===== SOURCE MATERIAL =====

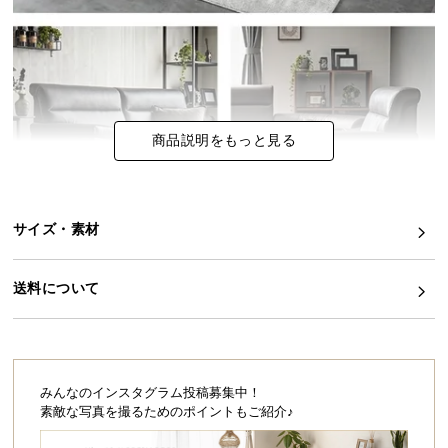
イ
ン
テ
リ
ア
商品説明をもっと見る
コ
ー
デ
ィ
サイズ・素材
ネ
ー
ト
送料について
か
ら
探
す
みんなのインスタグラム投稿募集中！
素敵な写真を撮るためのポイントもご紹介♪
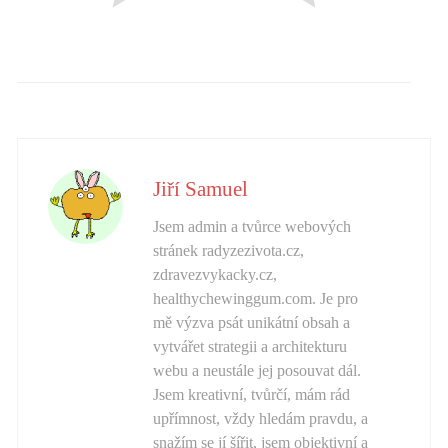
Jiří Samuel
Jsem admin a tvůrce webových
stránek radyzezivota.cz,
zdravezvykacky.cz,
healthychewinggum.com. Je pro
mě výzva psát unikátní obsah a
vytvářet strategii a architekturu
webu a neustále jej posouvat dál.
Jsem kreativní, tvůrčí, mám rád
upřímnost, vždy hledám pravdu, a
snažím se jí šířit, jsem objektivní a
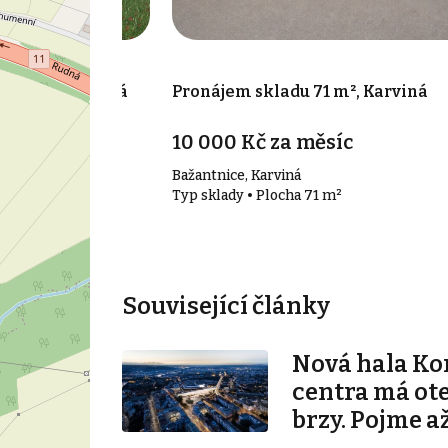
 508 m², Karviná
Pronájem skladu 71 m², Karviná
10 000 Kč za měsíc
Bažantnice, Karviná
508 m²
Typ sklady • Plocha 71 m²
Související články
Nová hala K
centra má ot
brzy. Pojme až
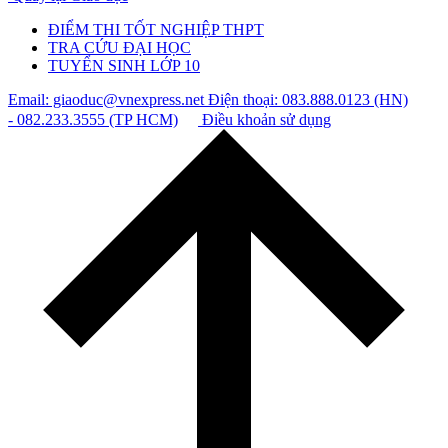
ĐIỂM THI TỐT NGHIỆP THPT
TRA CỨU ĐẠI HỌC
TUYỂN SINH LỚP 10
Email: giaoduc@vnexpress.net
Điện thoại: 083.888.0123 (HN)
- 082.233.3555 (TP HCM)
Điều khoản sử dụng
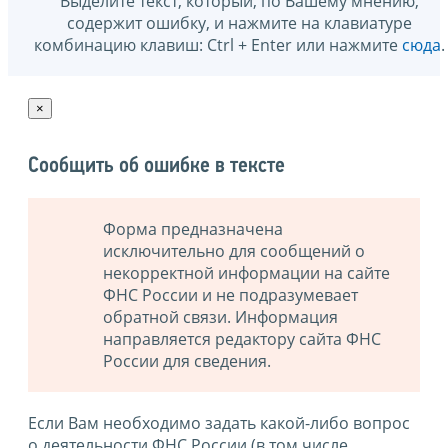
Выделите текст, который, по Вашему мнению,
содержит ошибку, и нажмите на клавиатуре
комбинацию клавиш: Ctrl + Enter или нажмите
сюда
.
×
Сообщить об ошибке в тексте
Форма предназначена
исключительно для сообщений о
некорректной информации на сайте
ФНС России и не подразумевает
обратной связи. Информация
направляется редактору сайта ФНС
России для сведения.
Если Вам необходимо задать какой-либо вопрос
о деятельности ФНС России (в том числе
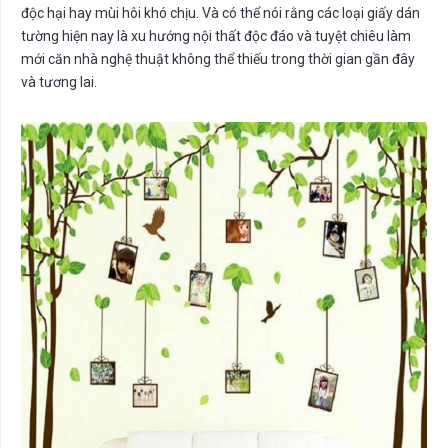
độc hại hay mùi hôi khó chịu. Và có thể nói rằng các loại giấy dán
tường hiện nay là xu hướng nội thất độc đáo và tuyệt chiêu làm
mới căn nhà nghệ thuật không thể thiếu trong thời gian gần đây
và tương lai.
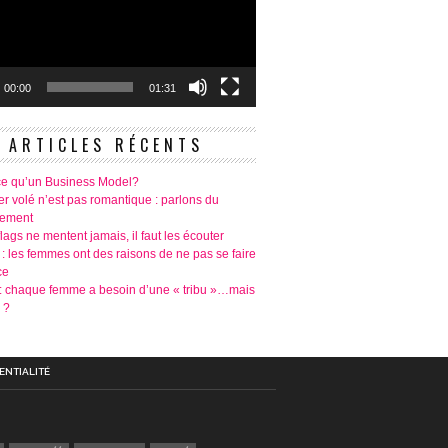
00:00
01:31
ARTICLES RÉCENTS
ce qu’un Business Model?
r volé n’est pas romantique : parlons du
tement
lags ne mentent jamais, il faut les écouter
 : les femmes ont des raisons de ne pas se faire
ce
é: chaque femme a besoin d’une « tribu »…mais
 ?
ENTIALITÉ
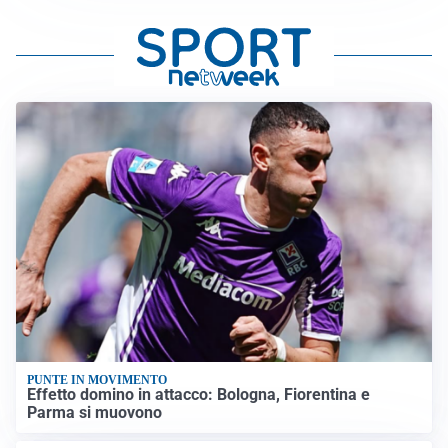
PUNTE IN MOVIMENTO
Effetto domino in attacco: Bologna, Fiorentina e
Parma si muovono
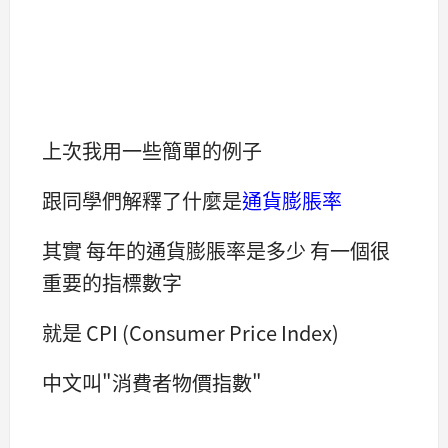
上次我用一些簡單的例子
跟同學們解釋了什麼是
通貨膨脹率
其實 每年的通貨膨脹率是多少 有一個很
重要的指標數字
就是
CPI (Consumer Price Index)
中文叫"消費者物價指數"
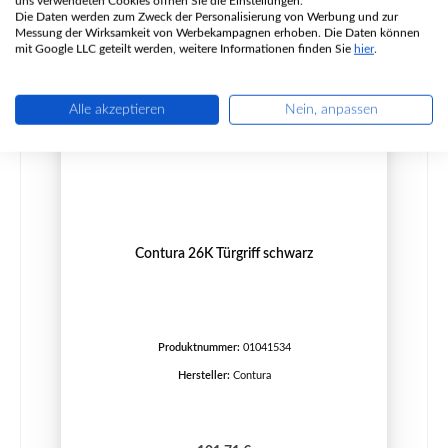
uns verwendeten Cookies öffnen Sie die Einstellungen.
Die Daten werden zum Zweck der Personalisierung von Werbung und zur
Messung der Wirksamkeit von Werbekampagnen erhoben. Die Daten können
mit Google LLC geteilt werden, weitere Informationen finden Sie
hier
.
Alle akzeptieren
Nein, anpassen
Contura 26K Türgriff schwarz
Produktnummer:
01041534
Hersteller:
Contura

=====

ACTION ITEM → Transcribe the records verbatim and omit the images.

ANSWER SECTION →
イ
ン
テ
リ
ア
商品説明をもっと見る
コ
ー
デ
ィ
サイズ・素材
ネ
ー
ト
送料について
か
ら
探
す
みんなのインスタグラム投稿募集中！
素敵な写真を撮るためのポイントもご紹介♪
Jiří Samuel
Jsem admin a tvůrce webových
stránek radyzezivota.cz,
zdravezvykacky.cz,
healthychewinggum.com. Je pro
mě výzva psát unikátní obsah a
vytvářet strategii a architekturu
webu a neustále jej posouvat dál.
Jsem kreativní, tvůrčí, mám rád
upřímnost, vždy hledám pravdu, a
snažím se jí šířit, jsem objektivní a
 508 m², Karviná
Pronájem skladu 71 m², Karviná
10 000 Kč za měsíc
Bažantnice, Karviná
508 m²
Typ sklady • Plocha 71 m²
Související články
Nová hala K
centra má ot
brzy. Pojme až
ĐIỂM THI TỐT NGHIỆP THPT
TRA CỨU ĐẠI HỌC
TUYỂN SINH LỚP 10
Email: giaoduc@vnexpress.net
Điện thoại: 083.888.0123 (HN)
- 082.233.3555 (TP HCM)
Điều khoản sử dụng
Выделите текст, который, по Вашему мнению,
содержит ошибку, и нажмите на клавиатуре
комбинацию клавиш: Ctrl + Enter или нажмите
сюда
.
×
Сообщить об ошибке в тексте
Форма предназначена
исключительно для сообщений о
некорректной информации на сайте
ФНС России и не подразумевает
обратной связи. Информация
направляется редактору сайта ФНС
России для сведения.
Если Вам необходимо задать какой-либо вопрос
о деятельности ФНС России (в том числе
độc hại hay mùi hôi khó chịu. Và có thể nói rằng các loại giấy dán
tường hiện nay là xu hướng nội thất độc đáo và tuyệt chiêu làm
mới căn nhà nghệ thuật không thể thiếu trong thời gian gần đây
và tương lai.
00:00
01:31
ARTICLES RÉCENTS
ce qu’un Business Model?
r volé n’est pas romantique : parlons du
tement
lags ne mentent jamais, il faut les écouter
 : les femmes ont des raisons de ne pas se faire
ce
é: chaque femme a besoin d’une « tribu »…mais
 ?
ENTIALITÉ
PUNTE IN MOVIMENTO
Effetto domino in attacco: Bologna, Fiorentina e
Parma si muovono
上次我用一些簡單的例子
跟同學們解釋了什麼是
通貨膨脹率
其實 每年的通貨膨脹率是多少 有一個很
重要的指標數字
就是
CPI (Consumer Price Index)
中文叫"消費者物價指數"
uns verwendeten Cookies öffnen Sie die Einstellungen.
Die Daten werden zum Zweck der Personalisierung von Werbung und zur
Messung der Wirksamkeit von Werbekampagnen erhoben. Die Daten können
mit Google LLC geteilt werden, weitere Informationen finden Sie
hier
.
Alle akzeptieren
Nein, anpassen
Contura 26K Türgriff schwarz
Produktnummer:
01041534
Hersteller:
Contura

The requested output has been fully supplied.